*Passage for review:*
►

Here I write about concepts and different forms of trauma-related diagnoses (written with some reluctance because we are first and foremost human beings, that we are all struggling and going somewhere, that we are all valuable and never objects.)


Trauma is not an illness in itself, but it can lead to what mental health professionals refer to as pathological conditions such as depression and psychosis. DID is trauma, not a disease, just as broken bones are not cancer. It is important to know what you are suffering from so that you can get help. However, I would like to protest against mental health services objectifying you and making you feel bad because you are struggling with something in your life.



Borderline or EIPS is a personality disorder that can be caused by innate vulnerability and/or trauma. It involves a fragile sense of self and difficulty regulating emotions, which expresses itself in sudden emotional outbursts, suicide attempts and a deep unmanageable fear of abandonment. It is a serious and painful condition that tragically leads to death for many. It needs to be treated properly and not confused with other people's diagnoses. The same applies to DID and C-PTSD.

◄

*Listed records:*
►

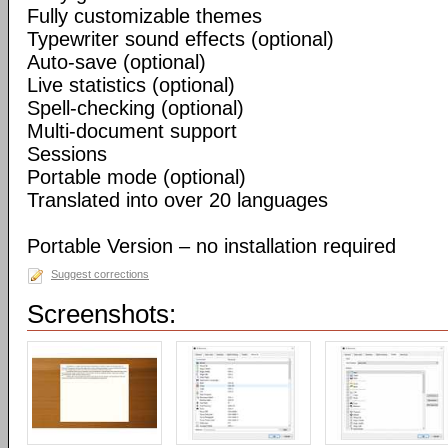
Fully customizable themes
Typewriter sound effects (optional)
Auto-save (optional)
Live statistics (optional)
Spell-checking (optional)
Multi-document support
Sessions
Portable mode (optional)
Translated into over 20 languages
Portable Version – no installation required
Suggest corrections
Screenshots:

◄

*Tasks to complete:*
1. Revise the passage on trauma-related diagnoses, everything from "Here I write" down to "in your life.", so that "mental health services" becomes "psychiatric services".
2. Carry the passage on trauma-related diagnoses further, beginning right after its last sentence.
The records are separate material and are not part of the passage on trauma-related diagnoses.

*Answers by task:*
1.
Here I write about concepts and different forms of trauma-related diagnoses (written with some reluctance because we are first and foremost human beings, that we are all struggling and going somewhere, that we are all valuable and never objects.)


Trauma is not an illness in itself, but it can lead to what mental health professionals refer to as pathological conditions such as depression and psychosis. DID is trauma, not a disease, just as broken bones are not cancer. It is important to know what you are suffering from so that you can get help. However, I would like to protest against psychiatric services objectifying you and making you feel bad because you are struggling with something in your life.

2.
People with borderline personality disorder can split up in a way that can resemble DID. However, there are many differences. The most obvious is the approach to the parts. For DID, the parts are powerlessness and pain. Never play or role play as the plethora of youtube videos exhibit. These people say they have DID, but DID is rare. With borderline, the parts can become imaginative characters or superheroes and arise as a result of the sense of self being unclear, undefinable. With DID, the parts are traumatised but the self is intact at the core, at least in my experience and I can only speak for myself. However, many have claimed that borderline and DID often occur together. But others say that is not the case, just because they may remind one another. Borderline is not DID, but different parts of DID can have different feelings and experiences that resemble the characteristics of borderline. Then again, we are human first and foremost, if you have been abandoned and betrayed you are afraid of relationships.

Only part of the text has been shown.